# Help with bushing & pattern size



## fdcox (Dec 3, 2007)

I want to make the following, but I am not sure how to make the right size pattern for this and what size bushing and bit to use.
I saw this (marble game) on the web; it is going to have Plexiglas on both sides with rails to flip over to let the marbles drop


----------



## rstermer (Apr 22, 2008)

fdcox- I am certainly no expert, but, if you are in the US, Harbor Freight has a set (cost $19.99) which contains a 21/32" I.D. and 3/4" O.D. bushing which would seem to do the trick as your 5/8" cut is 20/32" and the shank on the bit is usually 1/4 or 1/2" so will also fit. Just check to make sure you don't have any interference when you chuck everything up. 
rstermer


----------



## rstermer (Apr 22, 2008)

fdcox- Another thought, as to laying out the pattern, you could draw it on SketchUp, with a 3/4" wide groove, print it out, glue the printout to a piece of hardboard and cut it out on the scroll saw (best way) or using a jig saw (definitely second best, not near as much control). Once you did that, the 3/4" template guide would fit right into the groove and you could route it out (although since I try to minimize dust, I would probably cut out most of the waste first using the scroll saw). Whether you attach the template guide directly to the workpiece or use a frame (see Template Tom's excellent tutorial) would depend on how many you were going to make. In any event a backer board would be required as you are routing all the way through your workpiece, unless of course you like the idea of a nice zig-zag groove inlaid into the top of your workbench! Please post some plans and a picture when you get it done. I'd like to see how it comes out!
rstermer


----------



## bobj3 (Jan 17, 2006)

Hi fdcox

This is what I would suggest,,,marble games have been around along time I would stop by a toy store like Toys are Us, and pickup a pattern made with plastic ,then use it with the brass guides to make your mable game in wood....or to make your template quick and easy...
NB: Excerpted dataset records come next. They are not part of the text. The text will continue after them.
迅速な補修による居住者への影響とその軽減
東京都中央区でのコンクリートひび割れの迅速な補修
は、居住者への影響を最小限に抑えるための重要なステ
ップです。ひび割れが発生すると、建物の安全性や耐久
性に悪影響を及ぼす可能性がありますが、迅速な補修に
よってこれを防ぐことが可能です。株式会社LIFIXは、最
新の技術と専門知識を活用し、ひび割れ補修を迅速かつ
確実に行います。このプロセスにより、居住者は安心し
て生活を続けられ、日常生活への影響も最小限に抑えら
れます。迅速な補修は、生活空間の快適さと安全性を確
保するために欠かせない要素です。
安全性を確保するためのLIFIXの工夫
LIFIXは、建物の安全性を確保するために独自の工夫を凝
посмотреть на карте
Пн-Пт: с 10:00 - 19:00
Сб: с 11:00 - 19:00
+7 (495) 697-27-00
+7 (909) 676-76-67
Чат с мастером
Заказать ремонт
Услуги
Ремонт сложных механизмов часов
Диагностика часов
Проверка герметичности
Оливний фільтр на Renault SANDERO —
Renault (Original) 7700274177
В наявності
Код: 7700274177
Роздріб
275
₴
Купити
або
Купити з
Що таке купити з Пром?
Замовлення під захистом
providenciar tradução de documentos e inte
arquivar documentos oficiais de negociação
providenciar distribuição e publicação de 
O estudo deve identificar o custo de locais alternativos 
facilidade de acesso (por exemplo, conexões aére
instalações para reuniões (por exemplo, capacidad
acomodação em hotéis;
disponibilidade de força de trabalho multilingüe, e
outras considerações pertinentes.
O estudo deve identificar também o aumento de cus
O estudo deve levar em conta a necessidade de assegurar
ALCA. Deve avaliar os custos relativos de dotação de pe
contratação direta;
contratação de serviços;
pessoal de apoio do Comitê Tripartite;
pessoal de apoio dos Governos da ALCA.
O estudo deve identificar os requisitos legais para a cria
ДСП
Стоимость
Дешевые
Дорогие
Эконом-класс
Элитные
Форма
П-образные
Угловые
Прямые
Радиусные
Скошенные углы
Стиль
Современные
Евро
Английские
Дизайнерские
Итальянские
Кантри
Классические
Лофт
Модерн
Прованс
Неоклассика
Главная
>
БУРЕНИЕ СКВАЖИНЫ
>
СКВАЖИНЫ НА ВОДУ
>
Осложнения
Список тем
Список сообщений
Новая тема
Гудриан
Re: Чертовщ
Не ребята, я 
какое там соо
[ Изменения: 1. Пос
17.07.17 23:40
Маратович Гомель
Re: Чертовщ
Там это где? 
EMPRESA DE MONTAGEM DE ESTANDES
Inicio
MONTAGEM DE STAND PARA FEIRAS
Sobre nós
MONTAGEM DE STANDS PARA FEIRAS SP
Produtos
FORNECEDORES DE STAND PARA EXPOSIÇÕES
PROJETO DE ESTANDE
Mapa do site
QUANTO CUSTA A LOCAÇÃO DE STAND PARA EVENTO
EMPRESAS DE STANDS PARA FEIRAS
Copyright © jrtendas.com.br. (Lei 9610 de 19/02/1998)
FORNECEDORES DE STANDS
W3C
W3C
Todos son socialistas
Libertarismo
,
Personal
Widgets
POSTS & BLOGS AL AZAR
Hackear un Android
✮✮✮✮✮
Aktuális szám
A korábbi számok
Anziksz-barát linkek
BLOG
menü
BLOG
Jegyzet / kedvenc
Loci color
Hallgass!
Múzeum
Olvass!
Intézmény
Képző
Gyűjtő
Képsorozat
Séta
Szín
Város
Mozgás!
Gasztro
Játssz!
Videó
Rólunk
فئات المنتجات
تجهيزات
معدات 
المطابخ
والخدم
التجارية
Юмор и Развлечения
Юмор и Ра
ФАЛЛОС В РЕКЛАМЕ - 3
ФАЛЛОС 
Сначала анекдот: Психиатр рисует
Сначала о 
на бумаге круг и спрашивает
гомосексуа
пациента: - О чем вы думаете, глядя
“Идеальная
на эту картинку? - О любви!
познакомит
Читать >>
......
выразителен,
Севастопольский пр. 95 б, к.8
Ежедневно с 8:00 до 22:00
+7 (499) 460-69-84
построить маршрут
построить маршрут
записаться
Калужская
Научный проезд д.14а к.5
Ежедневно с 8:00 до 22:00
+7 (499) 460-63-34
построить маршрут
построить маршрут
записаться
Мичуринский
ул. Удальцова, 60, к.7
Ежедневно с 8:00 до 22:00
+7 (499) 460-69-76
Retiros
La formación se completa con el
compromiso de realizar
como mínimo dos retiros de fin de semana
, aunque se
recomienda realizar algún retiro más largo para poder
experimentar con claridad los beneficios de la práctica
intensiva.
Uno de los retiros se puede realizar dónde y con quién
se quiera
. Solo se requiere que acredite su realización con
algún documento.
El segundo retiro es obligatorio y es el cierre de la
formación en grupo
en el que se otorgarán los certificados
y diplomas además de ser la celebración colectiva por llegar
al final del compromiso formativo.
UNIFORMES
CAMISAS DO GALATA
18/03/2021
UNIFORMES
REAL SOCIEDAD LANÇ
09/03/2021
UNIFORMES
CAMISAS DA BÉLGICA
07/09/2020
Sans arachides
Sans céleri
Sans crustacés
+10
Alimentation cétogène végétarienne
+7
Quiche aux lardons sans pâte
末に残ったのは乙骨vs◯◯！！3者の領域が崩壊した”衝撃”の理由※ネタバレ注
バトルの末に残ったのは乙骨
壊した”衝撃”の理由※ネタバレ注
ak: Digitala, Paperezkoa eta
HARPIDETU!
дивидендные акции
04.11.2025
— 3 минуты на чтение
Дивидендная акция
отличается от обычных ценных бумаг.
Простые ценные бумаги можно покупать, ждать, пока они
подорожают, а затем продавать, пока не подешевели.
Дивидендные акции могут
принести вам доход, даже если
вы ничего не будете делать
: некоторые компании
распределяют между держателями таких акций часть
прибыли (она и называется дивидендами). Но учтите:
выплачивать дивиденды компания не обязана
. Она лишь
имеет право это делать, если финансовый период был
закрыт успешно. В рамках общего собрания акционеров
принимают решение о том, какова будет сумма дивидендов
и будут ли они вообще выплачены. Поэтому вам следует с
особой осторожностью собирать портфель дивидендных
http://marbleboardgames.com/
http://www.google.com/search?hl=en&q=marble+games&btnG=Google+Search
Amazon has a listing for over 1000 of them... 
=========





fdcox said:


> I want to make the following, but I am not sure how to make the right size pattern for this and what size bushing and bit to use.
> I saw this (marble game) on the web; it is going to have Plexiglas on both sides with rails to flip over to let the marbles drop
> 
> 
> http://i98.photobucket.com/albums/l257/fdc313/image-1.jpg


----------



## fdcox (Dec 3, 2007)

Thanks for the suggestions, for the first one I did it with a scroll saw as suggested, turned out just fine... thanks


----------